Lebih lanjut, politisi partai Gerindra ini juga menyarankan agar TKD yang menjadi Bacaleg diberikan kesempatan hingga batas Daftar Calon Legislatif Tetap (DCT) ditetapkan Komisi Pemilihan Umum (KPU) Bontang.
“Nanti setelah itu (DCT) diminta cuti sementara. Jangan dipecat, jangan juga posisinya digantikan orang lain,” sambungnya.
Ketua KPU Bontang Erwin juga menuturkan, mereka yang ikut pemilu yang wajib mundur diantaranya pada pasal 11 ayat satu huruf K, Kepala Daerah, Wakil Kepala Daerah, TNI, Polri, ASN, Direksi, Komisaris, atau yang pendapatannya bersumber keuangan negara.
Diluar dari pada item yang disebutkan itu tidak wajib untuk mundur. Kecuali ada aturan berbeda bakal calon legislatif masing-masing daerah. “Kalau didalam aturan kami TKD tidak dilarang. Bahkan didalam aturan Kemenkeu didalam 70 profesi yang dilarang juga tidak ada,” ungkap Erwin.
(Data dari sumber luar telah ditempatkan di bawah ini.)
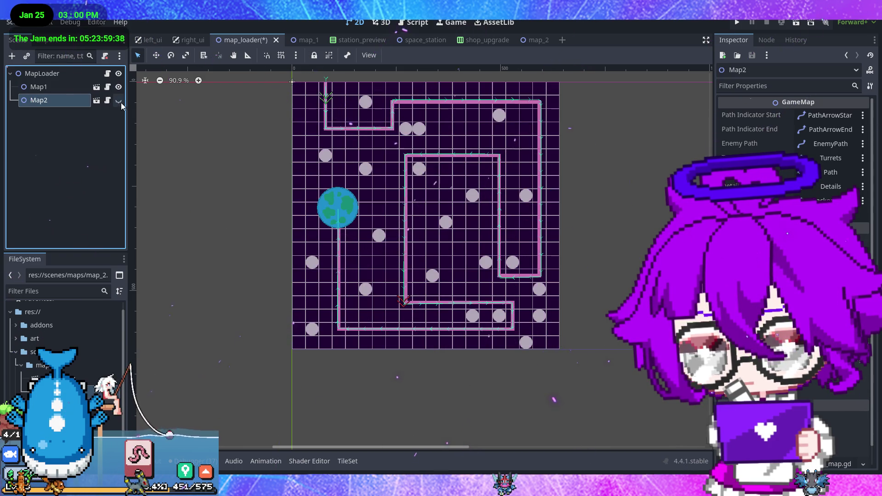
# Delete the Map2 node, save map_loader with only Map1, and launch a playtest
pyautogui.doubleClick(70, 103)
Sementara perwakilan BKPSDM Kepala Bidang Penilaian Kerja Arif Supriyadi mengatakan tenaga kontrak daerah tidak boleh berpolitik praktis. Hal itu sesuai dengan perjanjian kontrak kerja antara pihak pertama dan kedua. Itu menjadi satu-satunya acuan agar TKD memiliki ketentuan yang sama seperti ASN dan PPPK soal larangan berpolitik praktis.
Kerena juga didalam aturan baik tingkat nasional hanya berbicara soal ASN, dan PPPK. Untuk itu lah Pemkot Bontang memasukkan poin salah satunya di pasal 6 dalam perjanjian kerja untuk TKD harus bersifat netral.
“Jadi didalam perjanjian kerja itu sifatnya mengikat dan disepakati oleh pihak pertama dan kedua. Kewenangan juga berada di masing-masing Kepala OPD,” tutur Arif.
Dirinya juga mengilustrasikan saat TKD diperkenankan berpolitik. Nantinya sebagai fungsi pelayanan masyarakat tidak terjadi diskriminatif akibat dinamika politik praktis. Yang pada akhirnya akan mengganggu kerja TKD, dan sikap profesionalitasnya berkurang. “Di pasal 8 juga jelas bahwa pemberhentian kerja saat melanggar aturan di pasal 6” pungkasnya. (ADS/DPRD BONTANG)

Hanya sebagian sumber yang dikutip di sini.